#### [Task requirements]
Each line of the listing where "assign" appears should be reported.

#### [Information]
╔══

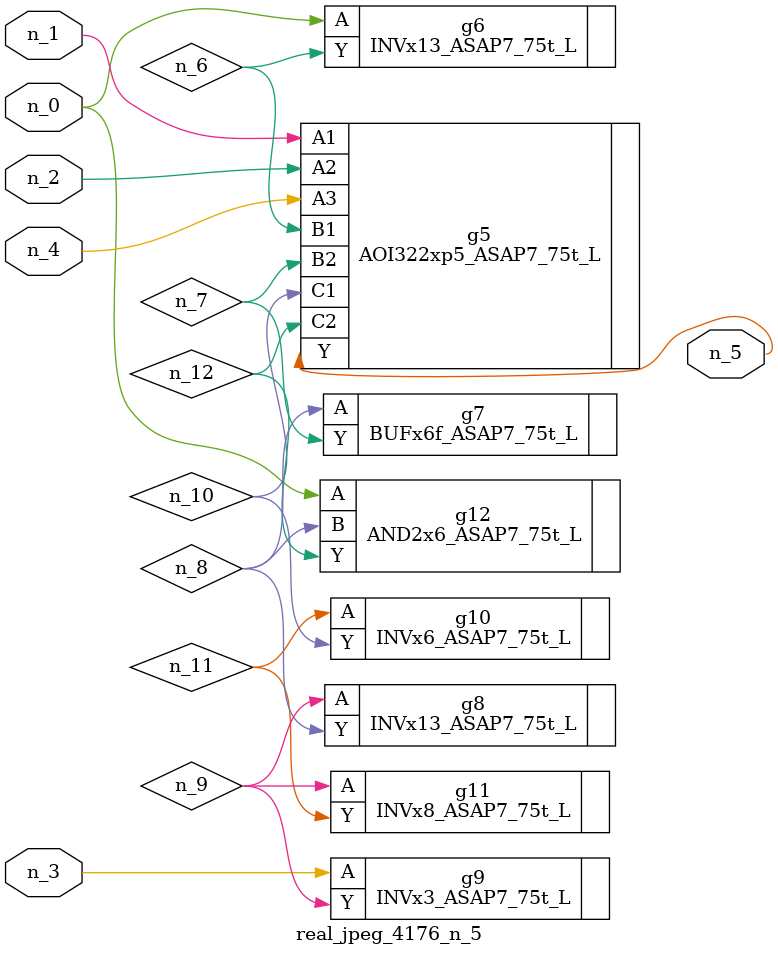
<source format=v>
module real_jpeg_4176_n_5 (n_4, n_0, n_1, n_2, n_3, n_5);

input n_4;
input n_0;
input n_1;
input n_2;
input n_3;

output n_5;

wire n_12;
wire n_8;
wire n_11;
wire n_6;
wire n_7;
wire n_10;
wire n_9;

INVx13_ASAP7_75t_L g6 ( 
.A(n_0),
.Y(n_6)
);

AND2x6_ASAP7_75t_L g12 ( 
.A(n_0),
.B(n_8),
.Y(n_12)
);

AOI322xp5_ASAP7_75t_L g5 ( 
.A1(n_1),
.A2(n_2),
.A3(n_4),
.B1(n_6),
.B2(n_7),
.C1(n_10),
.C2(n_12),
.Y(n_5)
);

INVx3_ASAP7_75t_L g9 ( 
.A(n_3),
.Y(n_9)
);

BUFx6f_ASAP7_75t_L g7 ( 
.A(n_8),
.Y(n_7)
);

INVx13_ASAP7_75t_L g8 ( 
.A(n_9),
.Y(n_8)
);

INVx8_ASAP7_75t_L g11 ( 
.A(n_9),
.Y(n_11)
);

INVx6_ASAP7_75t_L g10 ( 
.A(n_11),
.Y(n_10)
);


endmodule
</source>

╚══
╔══

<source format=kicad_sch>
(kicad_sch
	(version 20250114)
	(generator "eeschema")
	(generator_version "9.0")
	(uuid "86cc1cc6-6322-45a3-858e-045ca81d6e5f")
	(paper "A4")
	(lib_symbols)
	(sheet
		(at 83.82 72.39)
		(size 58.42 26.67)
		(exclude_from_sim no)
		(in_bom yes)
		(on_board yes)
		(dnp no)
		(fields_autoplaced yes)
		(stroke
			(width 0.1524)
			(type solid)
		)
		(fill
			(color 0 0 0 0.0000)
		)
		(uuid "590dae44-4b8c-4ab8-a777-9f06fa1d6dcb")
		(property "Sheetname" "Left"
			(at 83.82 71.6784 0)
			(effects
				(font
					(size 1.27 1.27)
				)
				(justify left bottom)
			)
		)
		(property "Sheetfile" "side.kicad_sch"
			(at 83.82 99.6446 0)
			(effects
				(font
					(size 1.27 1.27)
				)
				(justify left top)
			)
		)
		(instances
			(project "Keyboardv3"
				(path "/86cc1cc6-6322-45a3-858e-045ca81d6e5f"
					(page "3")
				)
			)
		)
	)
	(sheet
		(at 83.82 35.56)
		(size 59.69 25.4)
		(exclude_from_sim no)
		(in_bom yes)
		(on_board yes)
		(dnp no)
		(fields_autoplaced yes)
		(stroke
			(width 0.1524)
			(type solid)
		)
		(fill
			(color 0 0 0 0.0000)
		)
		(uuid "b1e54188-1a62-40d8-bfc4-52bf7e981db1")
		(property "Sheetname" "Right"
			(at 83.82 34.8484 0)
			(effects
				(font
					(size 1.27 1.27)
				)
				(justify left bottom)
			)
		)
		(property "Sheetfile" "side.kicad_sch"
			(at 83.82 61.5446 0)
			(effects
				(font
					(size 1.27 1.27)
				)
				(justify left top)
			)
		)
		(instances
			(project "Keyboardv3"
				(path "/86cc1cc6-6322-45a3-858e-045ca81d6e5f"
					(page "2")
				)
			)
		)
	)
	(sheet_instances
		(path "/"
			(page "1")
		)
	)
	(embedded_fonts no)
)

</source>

╚══
╔══

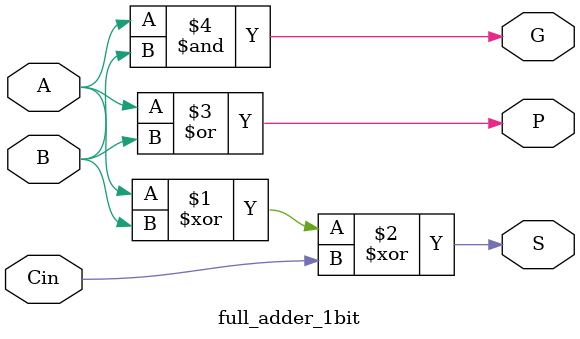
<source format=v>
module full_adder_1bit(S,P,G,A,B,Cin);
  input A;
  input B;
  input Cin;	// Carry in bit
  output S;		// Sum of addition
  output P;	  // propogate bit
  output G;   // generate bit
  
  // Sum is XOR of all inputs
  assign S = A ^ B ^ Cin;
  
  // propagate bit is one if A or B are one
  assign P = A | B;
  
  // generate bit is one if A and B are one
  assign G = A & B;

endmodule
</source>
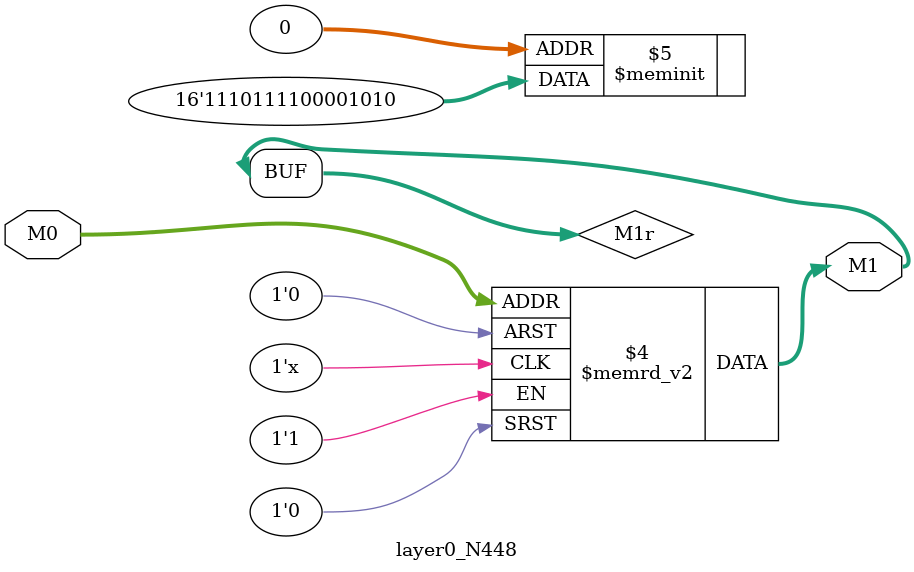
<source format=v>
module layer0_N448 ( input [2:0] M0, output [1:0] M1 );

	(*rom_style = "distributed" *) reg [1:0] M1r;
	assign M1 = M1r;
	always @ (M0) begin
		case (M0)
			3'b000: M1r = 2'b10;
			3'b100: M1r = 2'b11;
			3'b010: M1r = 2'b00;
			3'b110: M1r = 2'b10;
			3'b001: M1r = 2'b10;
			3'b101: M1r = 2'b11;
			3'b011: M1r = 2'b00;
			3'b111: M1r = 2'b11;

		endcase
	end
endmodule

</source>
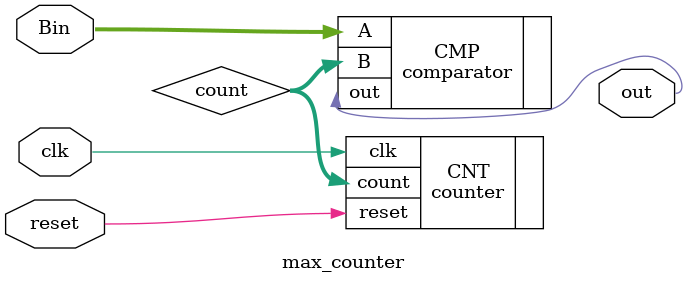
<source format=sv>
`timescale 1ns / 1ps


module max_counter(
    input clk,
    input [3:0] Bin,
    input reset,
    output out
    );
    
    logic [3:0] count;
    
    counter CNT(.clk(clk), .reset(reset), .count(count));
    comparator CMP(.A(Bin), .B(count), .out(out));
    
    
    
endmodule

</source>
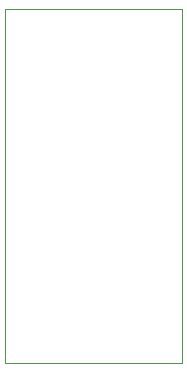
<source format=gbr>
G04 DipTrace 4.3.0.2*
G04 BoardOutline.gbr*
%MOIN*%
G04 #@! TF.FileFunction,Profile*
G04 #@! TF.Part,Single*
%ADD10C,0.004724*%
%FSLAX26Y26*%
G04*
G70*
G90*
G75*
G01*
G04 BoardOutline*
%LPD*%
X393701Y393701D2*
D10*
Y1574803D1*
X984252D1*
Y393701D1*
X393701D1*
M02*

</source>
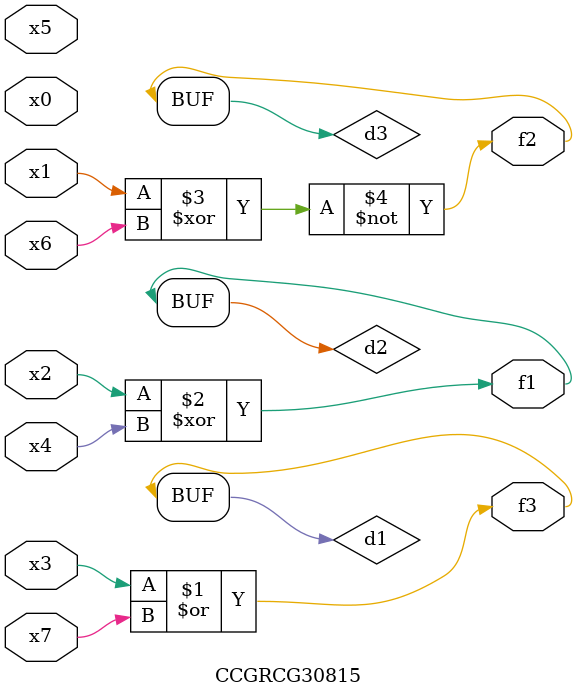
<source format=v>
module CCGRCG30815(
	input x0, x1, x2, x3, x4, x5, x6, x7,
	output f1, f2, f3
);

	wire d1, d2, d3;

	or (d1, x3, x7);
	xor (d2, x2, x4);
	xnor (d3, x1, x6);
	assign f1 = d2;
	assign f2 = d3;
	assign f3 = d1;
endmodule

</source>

╚══

#### [Exercise result]
  assign S = A ^ B ^ Cin;
  assign P = A | B;
  assign G = A & B;
	assign M1 = M1r;
	assign f1 = d2;
	assign f2 = d3;
	assign f3 = d1;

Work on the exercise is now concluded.